DATA SEGMENT -
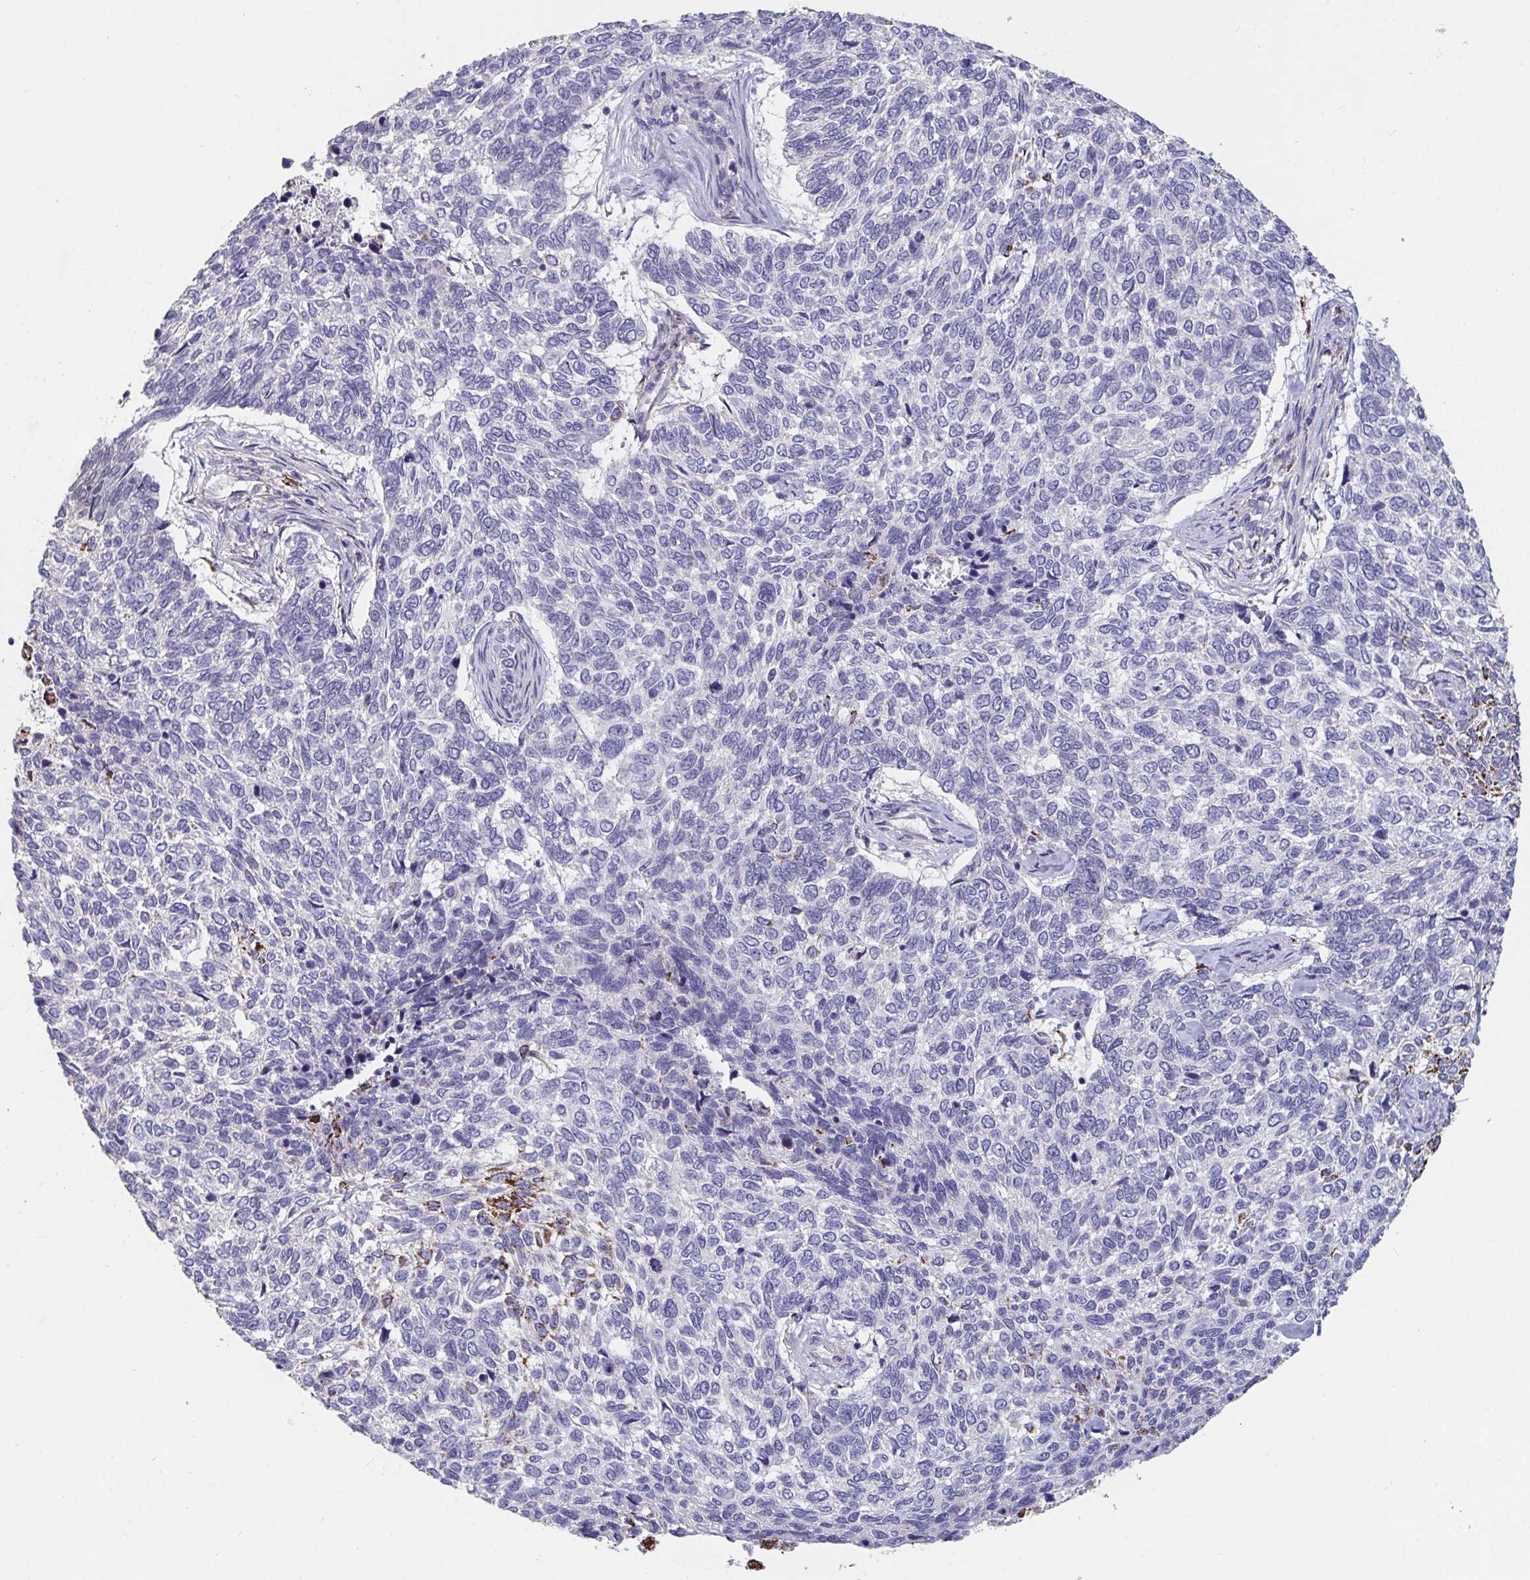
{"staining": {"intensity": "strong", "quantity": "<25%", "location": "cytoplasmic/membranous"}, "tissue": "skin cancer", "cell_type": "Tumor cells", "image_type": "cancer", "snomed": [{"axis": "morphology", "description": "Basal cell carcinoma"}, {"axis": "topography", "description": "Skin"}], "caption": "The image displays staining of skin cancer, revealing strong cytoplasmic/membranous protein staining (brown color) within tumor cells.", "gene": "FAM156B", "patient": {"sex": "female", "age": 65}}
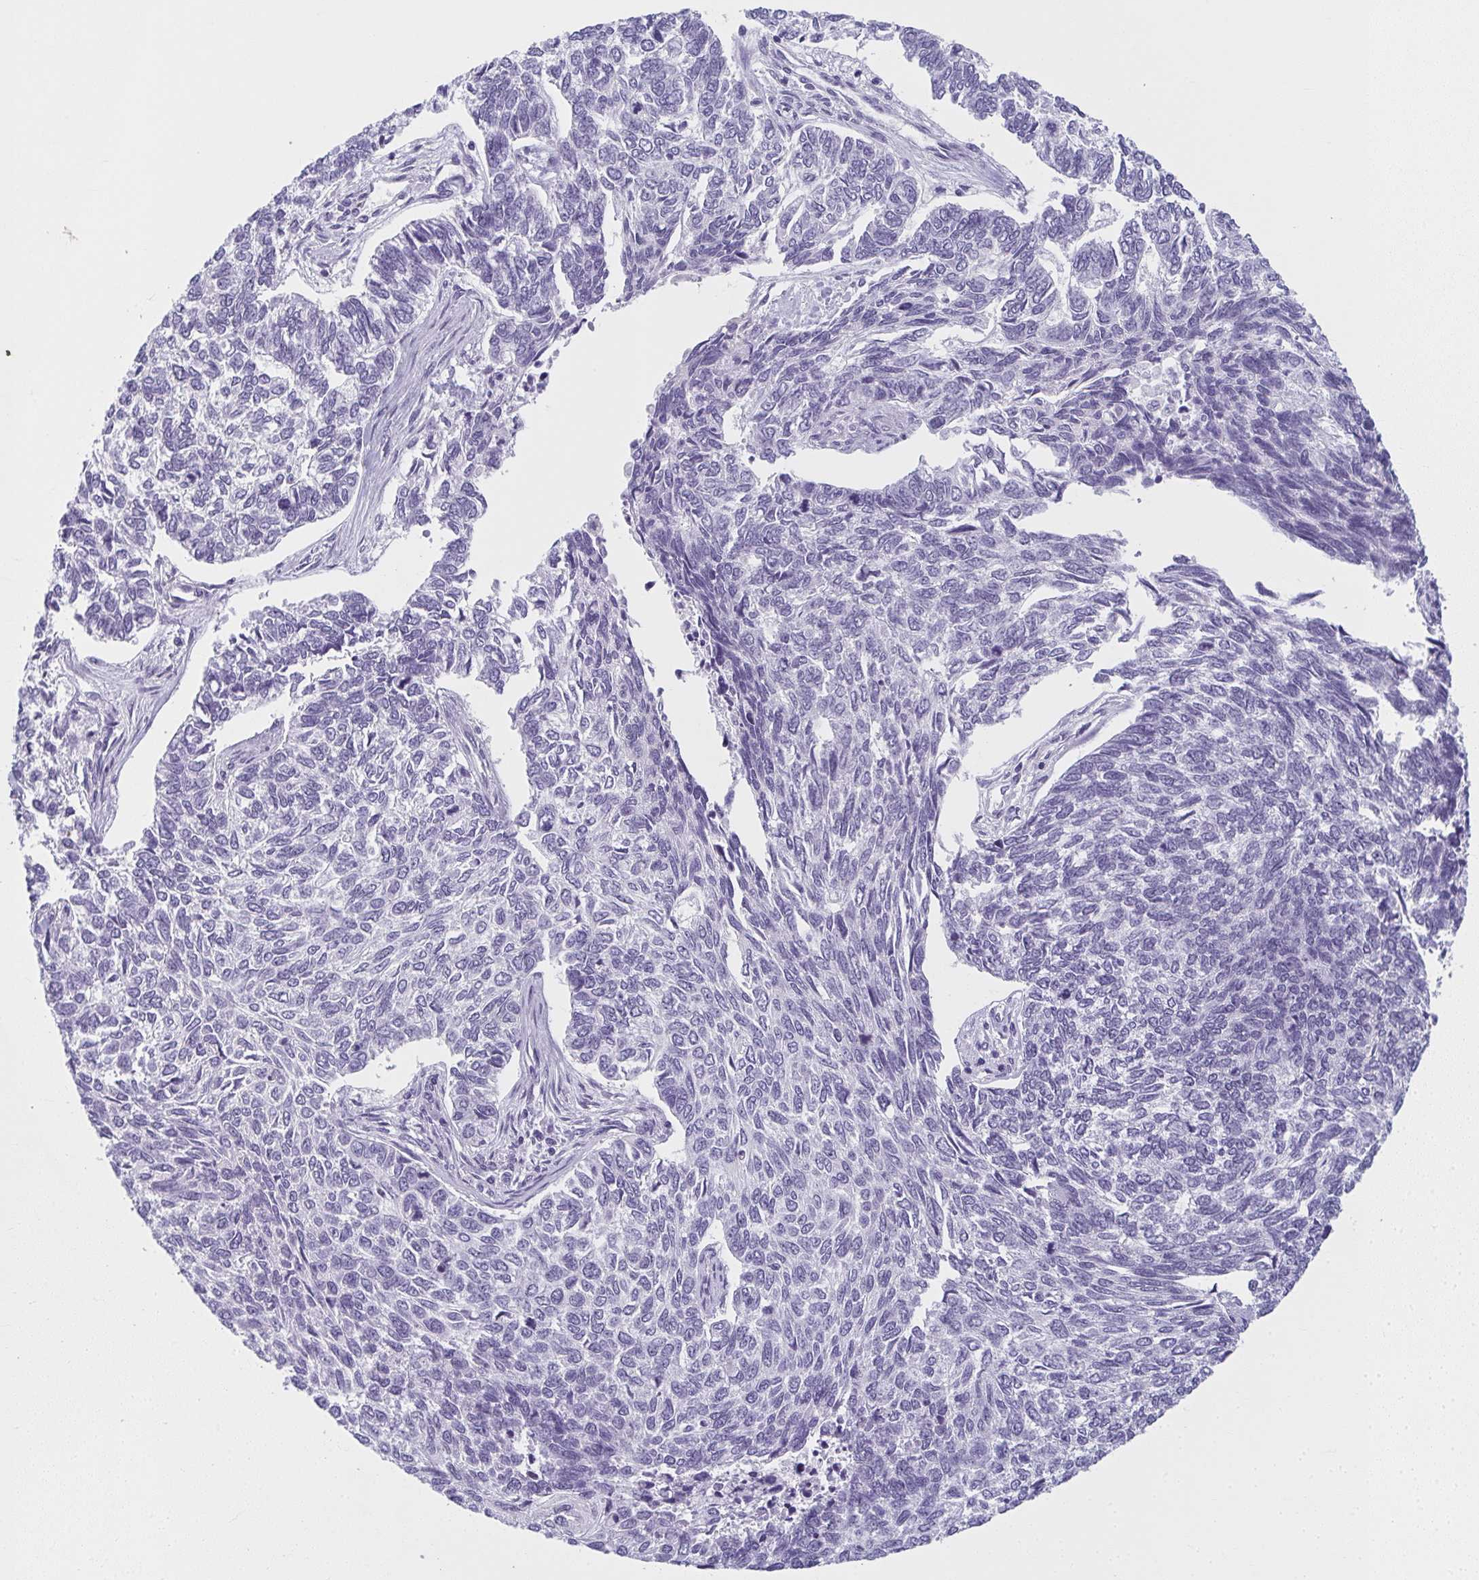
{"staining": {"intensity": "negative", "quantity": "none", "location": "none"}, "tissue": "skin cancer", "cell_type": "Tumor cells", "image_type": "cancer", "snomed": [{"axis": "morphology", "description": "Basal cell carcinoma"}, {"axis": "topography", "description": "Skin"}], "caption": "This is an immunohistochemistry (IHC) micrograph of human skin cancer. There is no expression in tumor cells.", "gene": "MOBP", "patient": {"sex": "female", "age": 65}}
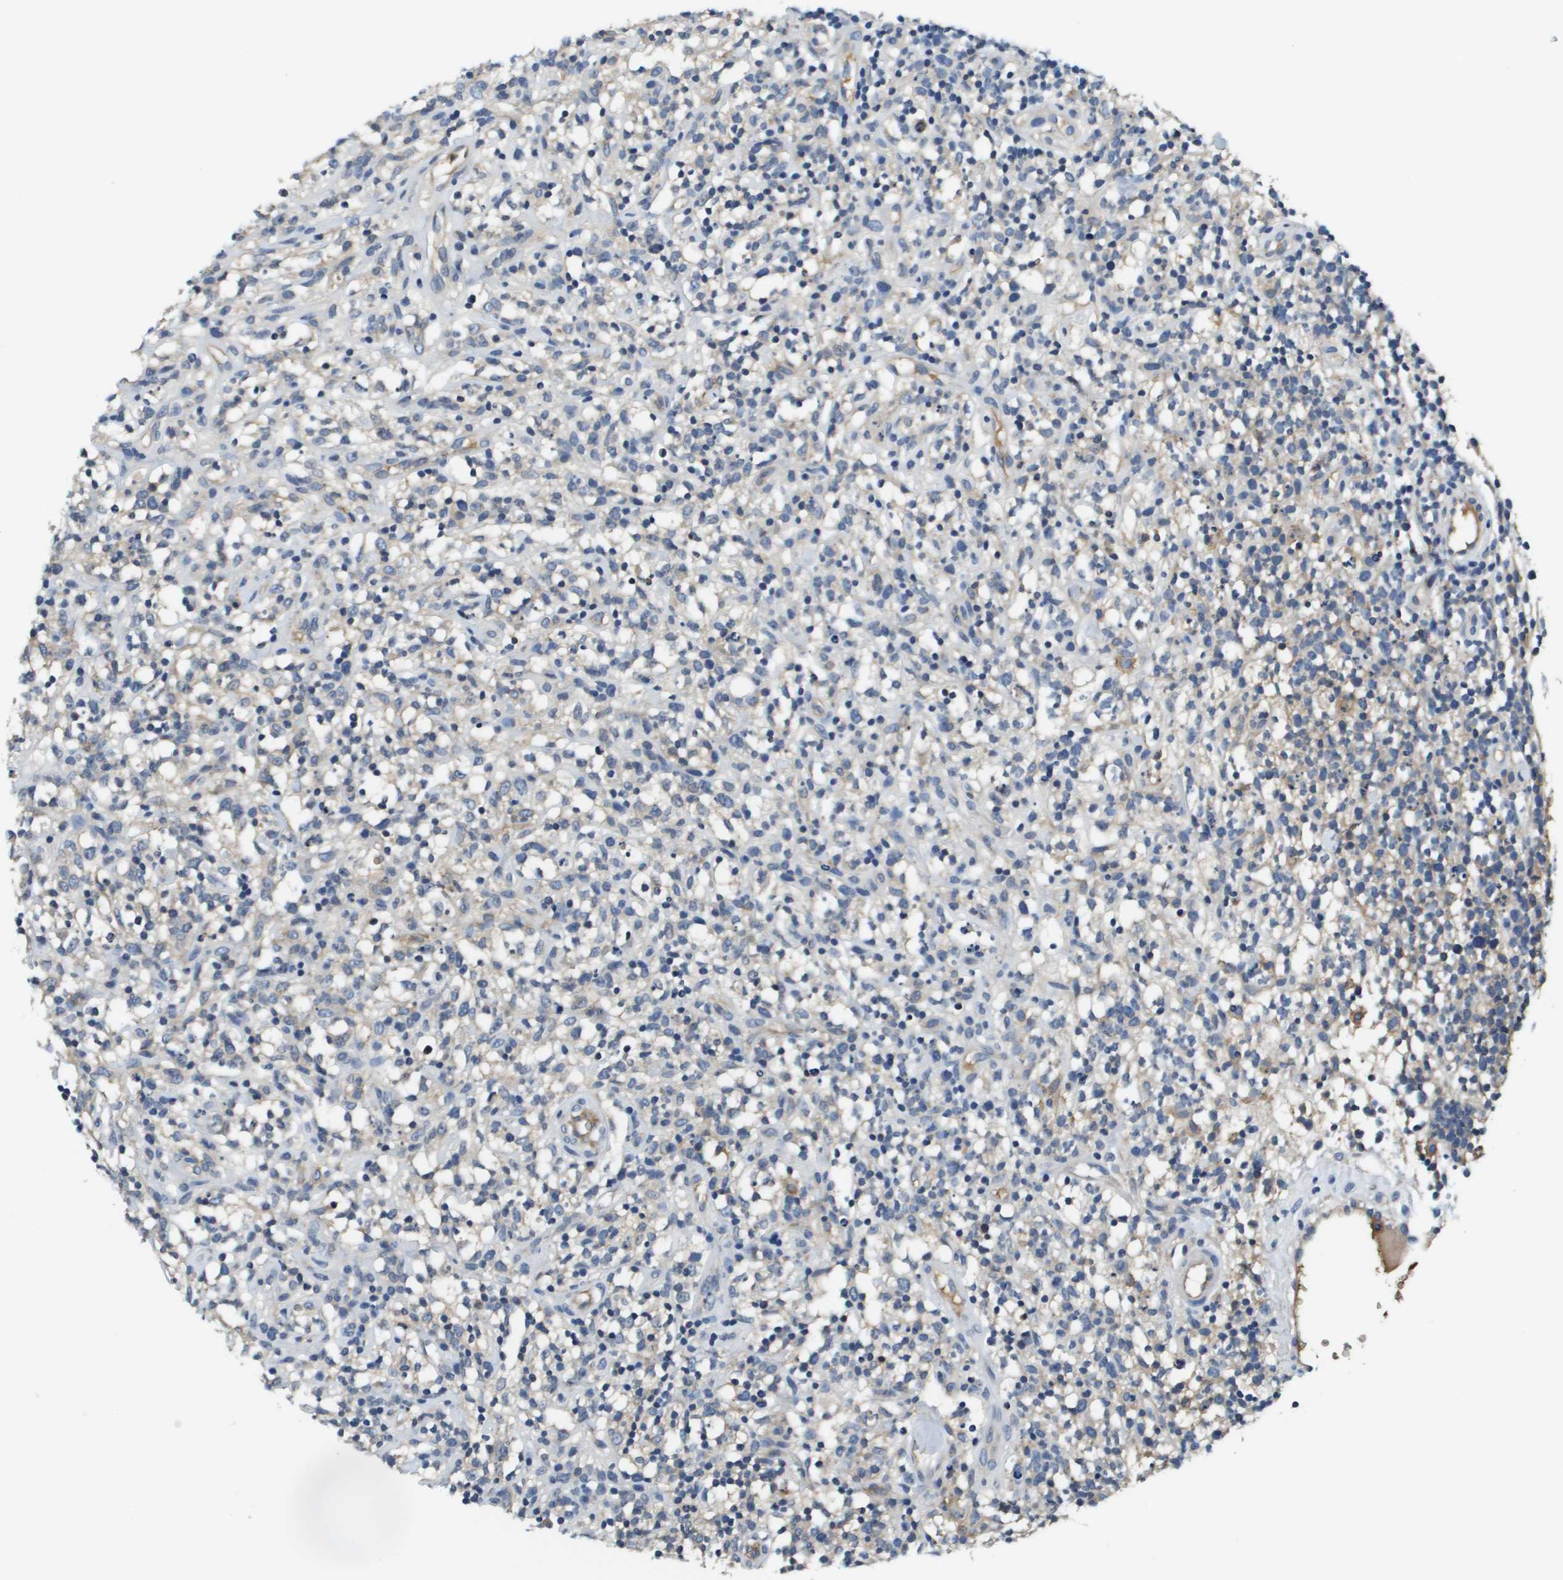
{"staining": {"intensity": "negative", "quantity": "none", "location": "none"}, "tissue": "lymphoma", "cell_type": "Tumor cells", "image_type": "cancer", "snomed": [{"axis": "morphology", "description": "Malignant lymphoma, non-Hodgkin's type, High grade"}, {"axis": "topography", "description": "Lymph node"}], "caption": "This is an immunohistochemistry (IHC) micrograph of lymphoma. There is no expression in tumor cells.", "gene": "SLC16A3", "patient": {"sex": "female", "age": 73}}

TASK STATEMENT - The expected output is the material above, repeated exactly and free of pictures.

WRITTEN RESPONSE -
{"staining": {"intensity": "strong", "quantity": "<25%", "location": "cytoplasmic/membranous"}, "tissue": "skin cancer", "cell_type": "Tumor cells", "image_type": "cancer", "snomed": [{"axis": "morphology", "description": "Basal cell carcinoma"}, {"axis": "topography", "description": "Skin"}], "caption": "The image displays staining of skin cancer, revealing strong cytoplasmic/membranous protein staining (brown color) within tumor cells.", "gene": "FAM156B", "patient": {"sex": "female", "age": 65}}
{"staining": {"intensity": "negative", "quantity": "none", "location": "none"}, "tissue": "skin cancer", "cell_type": "Tumor cells", "image_type": "cancer", "snomed": [{"axis": "morphology", "description": "Basal cell carcinoma"}, {"axis": "topography", "description": "Skin"}], "caption": "This is an immunohistochemistry (IHC) micrograph of human skin cancer. There is no expression in tumor cells.", "gene": "MOBP", "patient": {"sex": "female", "age": 65}}
{"staining": {"intensity": "negative", "quantity": "none", "location": "none"}, "tissue": "lymphoma", "cell_type": "Tumor cells", "image_type": "cancer", "snomed": [{"axis": "morphology", "description": "Malignant lymphoma, non-Hodgkin's type, High grade"}, {"axis": "topography", "description": "Lymph node"}], "caption": "This is an immunohistochemistry (IHC) micrograph of lymphoma. There is no expression in tumor cells.", "gene": "SLC16A3", "patient": {"sex": "female", "age": 73}}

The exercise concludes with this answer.